Methods: We conducted a retrospective study at Kaiser Permanente Southern California among PLWH aged 18 years or older. We compared the incidence of SARS-CoV-2 molecular testing, COVID-19 diagnosis, and COVID-19 hospitalization among PLWH and HIV-uninfected adults. A chart review was conducted for PLWH with COVID-19 to examine viral suppression of HIV and most recent CD4+ counts in the year before COVID-19 diagnosis, known exposures to COVID-19, and clinical presentation.
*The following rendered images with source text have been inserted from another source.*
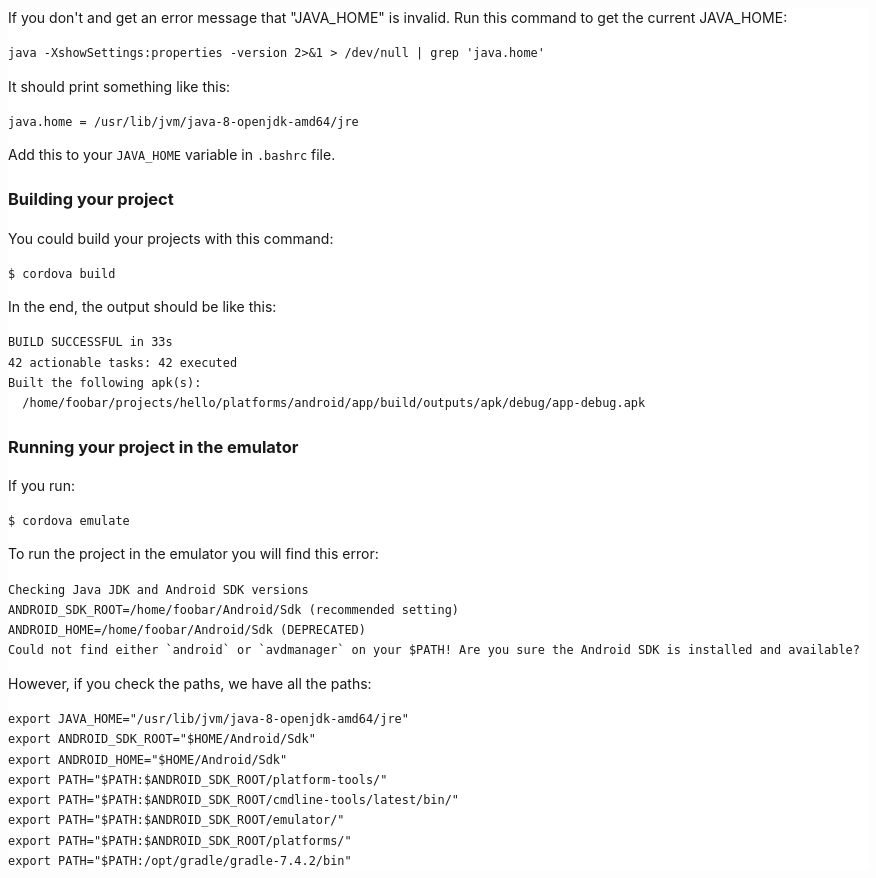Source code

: If you don't and get an error message that "JAVA_HOME" is invalid. Run this command to get the current JAVA_HOME:

```
java -XshowSettings:properties -version 2>&1 > /dev/null | grep 'java.home' 
```

It should print something like this: 

```
java.home = /usr/lib/jvm/java-8-openjdk-amd64/jre
```
Add this to your `JAVA_HOME` variable in `.bashrc` file.


### Building your project

You could build your projects with this command:

```
$ cordova build
```

In the end, the output should be like this:

```
BUILD SUCCESSFUL in 33s
42 actionable tasks: 42 executed
Built the following apk(s): 
  /home/foobar/projects/hello/platforms/android/app/build/outputs/apk/debug/app-debug.apk
```

### Running your project in the emulator

If you run:

```
$ cordova emulate 
```

To run the project in the emulator you will find this error:

```
Checking Java JDK and Android SDK versions
ANDROID_SDK_ROOT=/home/foobar/Android/Sdk (recommended setting)
ANDROID_HOME=/home/foobar/Android/Sdk (DEPRECATED)
Could not find either `android` or `avdmanager` on your $PATH! Are you sure the Android SDK is installed and available?
```

However, if you check the paths, we have all the paths:

```
export JAVA_HOME="/usr/lib/jvm/java-8-openjdk-amd64/jre"
export ANDROID_SDK_ROOT="$HOME/Android/Sdk"
export ANDROID_HOME="$HOME/Android/Sdk"
export PATH="$PATH:$ANDROID_SDK_ROOT/platform-tools/"
export PATH="$PATH:$ANDROID_SDK_ROOT/cmdline-tools/latest/bin/"
export PATH="$PATH:$ANDROID_SDK_ROOT/emulator/"
export PATH="$PATH:$ANDROID_SDK_ROOT/platforms/"
export PATH="$PATH:/opt/gradle/gradle-7.4.2/bin"
```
Results: Between March 1, 2020, and May 31, 2020, the incidence of SARS-CoV-2 molecular testing, COVID-19 diagnosis, and COVID-19 hospitalization was 551.2, 57.0, and 9.3 per 10,000 PLWH, respectively, compared with 268.4, 34.6, and 5.3 per 10,000 HIV-uninfected individuals, respectively. Among those with COVID-19, the distribution of race/ethnicity, smoking status, and comorbidities was similar in PLWH and HIV-uninfected patients; however, PLWH were mostly men, younger, and less obese than HIV-uninfected individuals. Health care utilization regarding emergency care and hospitalizations in the year before COVID-19-related hospitalization was similar between the groups. Overall, HIV was virologically suppressed in >95% of PLWH with COVID-19, and HIV viral load and CD4+ status did not differ between hospitalized and nonhospitalized patients.

Conclusions: In this population of patients with well-controlled HIV infection, the incidence of testing, diagnosis, and hospitalization for COVID-19 was higher in PLWH than that in HIV-uninfected patients.